Genetic Epidemiology | 2009
Sheng Luo; Bhramar Mukherjee; Jinbo Chen; Nilanjan Chatterjee
Population‐based case‐control design has become one of the most popular approaches for conducting genome‐wide association scans for rare diseases like cancer. In this article, we propose a novel method for improving the power of the widely used single‐single‐nucleotide polymorphism (SNP) two‐degrees‐of‐freedom (2 d.f.) association test for case‐control studies by exploiting the common assumption of Hardy‐Weinberg Equilibrium (HWE) for the underlying population. A key feature of the method is that it can relax the assumed model constraints via a completely data‐adaptive shrinkage estimation approach so that the number of false‐positive results due to the departure of HWE is controlled.

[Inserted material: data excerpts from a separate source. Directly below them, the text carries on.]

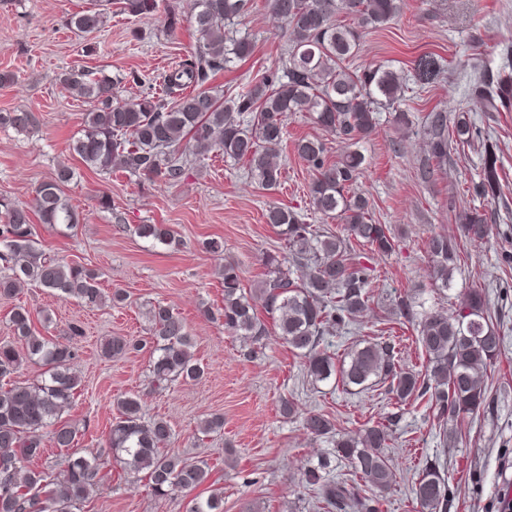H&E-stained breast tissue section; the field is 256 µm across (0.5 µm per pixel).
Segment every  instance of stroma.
I'll return each mask as SVG.
<instances>
[{
  "label": "stroma",
  "instance_id": "obj_1",
  "mask_svg": "<svg viewBox=\"0 0 512 512\" xmlns=\"http://www.w3.org/2000/svg\"><path fill=\"white\" fill-rule=\"evenodd\" d=\"M87 5L88 0H0V72L16 76L14 83L0 84V110L24 109L38 119L28 132L0 128V195L28 202L59 165L72 166L75 175L65 193L79 222L70 229L35 224L39 246L60 261L94 270L105 294L118 290L125 296L123 303L94 309L34 285L0 298V345L13 343L10 315L21 306L30 310L37 335L72 344L77 351L80 385L62 420L76 429L75 452L100 462L97 483L81 512H189L195 498H207L215 489L224 493V512H321L313 492L303 488L302 475L321 457L333 455L335 442L307 435L300 418L284 417V398L299 410L328 415L341 435L387 425L394 480L380 500V512H418L412 486L430 460L439 462L448 480L446 512H501L503 501L512 499V263L504 261L512 255V104L473 113L479 136L453 147L447 169L433 180L421 181L417 166L424 156V116L465 98L473 63L495 71L512 67V0H404L401 15L366 33L348 62L354 72L371 63L384 65L406 84L397 109L380 108L375 133L358 144L366 157L358 187L375 219L391 226L400 245L391 256L370 257V309L351 328L330 330L322 345L339 357L356 342L390 336L400 365L423 369L427 359L415 342L413 324L384 320L382 306L401 295L418 313L448 310L457 291L485 290L503 351L487 370L486 406L454 422L457 441L450 448L441 447L437 420L424 403L399 408L381 386L350 394L338 384L304 381L303 358L280 336L271 334L253 345L209 317L224 304L219 267L237 266L250 293L268 277L264 255H287L286 240L264 222L268 205L292 208L320 231L338 227L337 220L314 212L308 197L312 174L293 152L296 139L322 134L308 115L288 117L282 179L272 190L247 178L243 164L215 152L178 183L145 185L118 170L89 169L72 153L87 106L58 83L62 69L136 73L141 85L127 87L134 97L142 87L159 84L162 73L196 39L188 23L176 36H167L164 10L138 20L113 4L89 38L96 51L88 56L84 40L66 26L69 15ZM242 29L254 42L251 57L235 61L210 82L227 95L277 68L286 43L267 0H254ZM399 111L407 114L408 124L396 123ZM488 142L500 158V191L480 201L474 186ZM103 193L111 196L113 210L99 208ZM473 203L495 215L493 234L484 240L459 238L454 288L439 291L429 277L427 241L439 232L456 236L455 209ZM138 224L168 225L176 241L141 238L134 232ZM212 239L221 242V250L204 249ZM158 303L185 322L205 370L201 379L160 387L152 378L150 349L102 355L111 337L149 339L148 311ZM76 325L81 335H72ZM132 394L140 395L145 420L163 419L171 426L170 453L208 462L209 484L158 498L143 477L123 474L109 436L117 400ZM215 415L223 418V430L201 433L200 423Z\"/></svg>",
  "mask_w": 512,
  "mask_h": 512
}]
</instances>
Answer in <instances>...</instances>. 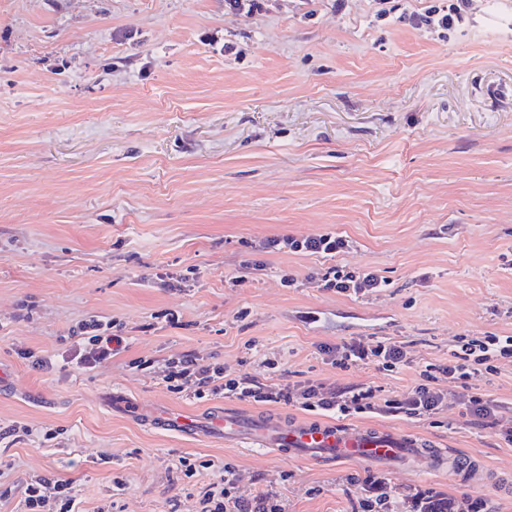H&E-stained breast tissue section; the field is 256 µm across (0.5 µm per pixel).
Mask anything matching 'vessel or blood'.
<instances>
[{
  "label": "vessel or blood",
  "instance_id": "vessel-or-blood-1",
  "mask_svg": "<svg viewBox=\"0 0 512 512\" xmlns=\"http://www.w3.org/2000/svg\"><path fill=\"white\" fill-rule=\"evenodd\" d=\"M133 414L160 431L190 435L200 428L194 416L166 407L141 405ZM209 432L227 445L246 444L312 463L354 461L397 471L445 469L453 475L463 467L457 453L432 447L426 440L399 429L368 424L311 417L291 420L260 411L226 408L210 417Z\"/></svg>",
  "mask_w": 512,
  "mask_h": 512
}]
</instances>
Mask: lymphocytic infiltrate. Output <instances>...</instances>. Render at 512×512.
Masks as SVG:
<instances>
[{"label": "lymphocytic infiltrate", "instance_id": "obj_1", "mask_svg": "<svg viewBox=\"0 0 512 512\" xmlns=\"http://www.w3.org/2000/svg\"><path fill=\"white\" fill-rule=\"evenodd\" d=\"M125 344V337L111 333L108 324L92 317L81 324L79 338L65 361L90 372L118 354ZM321 351L341 369L359 362H374L395 371L408 363L404 347L391 342L369 344L352 338L334 346H322ZM502 358H512V336L462 338L447 362L426 364L411 391L400 398L381 396L377 387L368 384L336 387L311 380H285L265 385L245 374L232 375L221 367L201 365L191 353L171 361L163 380L171 391H189L199 400L224 395L248 402L283 403L341 419L357 414L402 415L410 419L436 414L447 401L443 381L455 380L468 391L463 403L473 424L496 428L500 438L511 446L512 416L506 415L504 406L476 389L478 380L496 373V362ZM232 488V480L226 477L213 483L201 499L200 512H282L275 492L247 499L234 495ZM49 502L55 504L56 512H80L71 483L43 478L31 481L25 512H42Z\"/></svg>", "mask_w": 512, "mask_h": 512}]
</instances>
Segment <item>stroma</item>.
<instances>
[{"mask_svg": "<svg viewBox=\"0 0 512 512\" xmlns=\"http://www.w3.org/2000/svg\"><path fill=\"white\" fill-rule=\"evenodd\" d=\"M324 232L346 242L335 259L263 246ZM332 265L385 285L325 289ZM93 315L127 338L111 361L23 359L58 361ZM488 334L512 336V0H0V512H23L38 476L72 481L84 512H198L228 468L284 512H363L376 479L399 512L421 491L512 512V493L444 471L314 465L112 408L238 406L167 388L185 352L396 396ZM350 338L412 364L326 361ZM444 387L436 414L368 420L512 483V446ZM181 456L210 467L185 477Z\"/></svg>", "mask_w": 512, "mask_h": 512, "instance_id": "1", "label": "stroma"}]
</instances>
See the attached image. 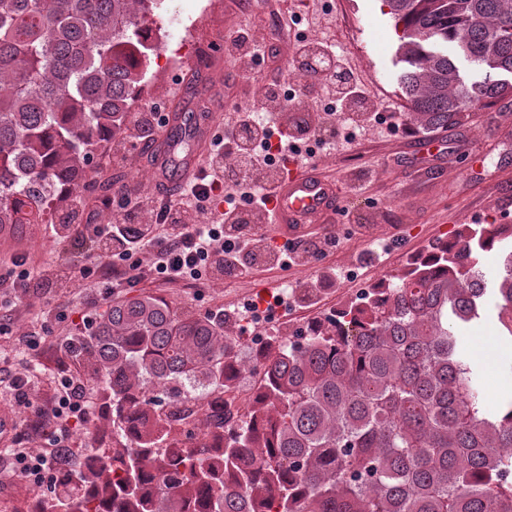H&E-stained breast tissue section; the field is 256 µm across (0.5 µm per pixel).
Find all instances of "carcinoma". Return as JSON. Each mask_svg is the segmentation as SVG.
I'll list each match as a JSON object with an SVG mask.
<instances>
[{
	"label": "carcinoma",
	"instance_id": "1",
	"mask_svg": "<svg viewBox=\"0 0 512 512\" xmlns=\"http://www.w3.org/2000/svg\"><path fill=\"white\" fill-rule=\"evenodd\" d=\"M158 0H0V227L54 223L129 135ZM409 110L446 126L509 94L512 0H386ZM475 73L467 78L460 63ZM511 224L465 228L402 276L253 353L224 318L114 303L69 343L105 385L112 448L59 472L38 512H512V399L493 411L463 334L493 305L512 337ZM505 245L489 277L482 254ZM262 375L248 420L167 444L162 405Z\"/></svg>",
	"mask_w": 512,
	"mask_h": 512
}]
</instances>
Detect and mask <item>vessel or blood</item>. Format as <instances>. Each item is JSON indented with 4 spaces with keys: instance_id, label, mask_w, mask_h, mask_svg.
I'll return each instance as SVG.
<instances>
[{
    "instance_id": "b4317fda",
    "label": "vessel or blood",
    "mask_w": 512,
    "mask_h": 512,
    "mask_svg": "<svg viewBox=\"0 0 512 512\" xmlns=\"http://www.w3.org/2000/svg\"><path fill=\"white\" fill-rule=\"evenodd\" d=\"M169 123L178 127L179 137L161 136L154 144V169L157 178L165 179L169 189L190 179L195 173V148L204 146L211 138L214 115L176 113ZM175 168L178 177L166 180V168ZM343 202L336 184L327 178L320 165L289 162L288 173L281 181L275 198L269 205V223L280 225L289 236L305 233L313 224H332L339 217Z\"/></svg>"
}]
</instances>
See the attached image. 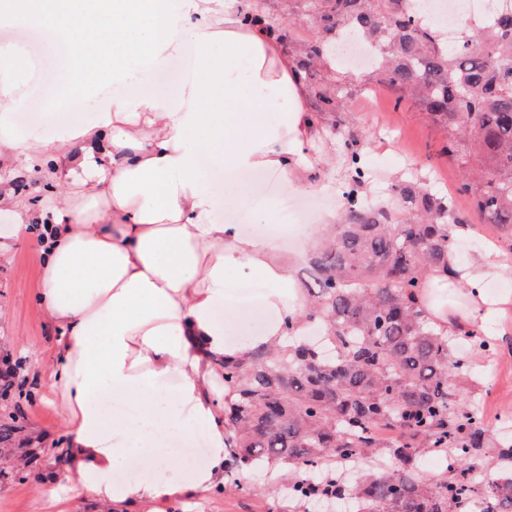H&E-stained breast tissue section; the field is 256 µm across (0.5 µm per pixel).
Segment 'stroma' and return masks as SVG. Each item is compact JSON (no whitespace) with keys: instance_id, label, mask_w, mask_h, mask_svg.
<instances>
[{"instance_id":"stroma-1","label":"stroma","mask_w":512,"mask_h":512,"mask_svg":"<svg viewBox=\"0 0 512 512\" xmlns=\"http://www.w3.org/2000/svg\"><path fill=\"white\" fill-rule=\"evenodd\" d=\"M337 78L348 82L352 96L339 113L325 112L322 140L333 139V127L355 136H366V162L369 178L365 193L375 201L389 198L392 181L399 176H430L432 190L439 194L455 192L461 172L448 156L442 154L444 132L426 121L420 108L410 99H397L371 70L349 71L337 66ZM343 154H336L331 167L315 177L307 188H294L261 176L265 186L261 195L250 194V185L240 179L218 185L217 192L232 200V207L218 211V220H230L248 228L244 213L260 210L273 203L275 196L288 195L305 200L307 213L297 211L280 216V224L290 231L289 239L280 241L282 256L296 257L312 245L307 233L321 215L338 210L346 177ZM40 255L28 241L16 242L10 261L0 262V369L16 360L25 366L14 377L15 389L30 393L22 405L27 424L21 433L26 447L45 449L37 464L24 468L23 474L0 482V512H47L37 486L46 471H59L60 463L52 449L61 447L63 436L58 399L44 383L51 366L53 330L33 297L39 285ZM468 362L460 371L462 382L475 381L485 391L478 405L487 416L512 410V368H502L497 359L476 349L468 350ZM243 490L225 485L222 492L161 505V512H306L304 501L288 497V470L277 465L264 471L241 473Z\"/></svg>"}]
</instances>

The method is computationally simple and is easily scalable to association tests involving hundreds of thousands or millions of genetic markers. Simulation studies as well as an application involving data from a real genome‐wide association study illustrate that the proposed method is very robust for large‐scale association studies and can improve the power for detecting susceptibility SNPs with recessive effects, when compared to existing methods. Implications of the general estimation strategy beyond the simple 2 d.f. association test are discussed. Genet. Epidemiol. 33:740–750, 2009. Published 2009 Wiley‐Liss, Inc.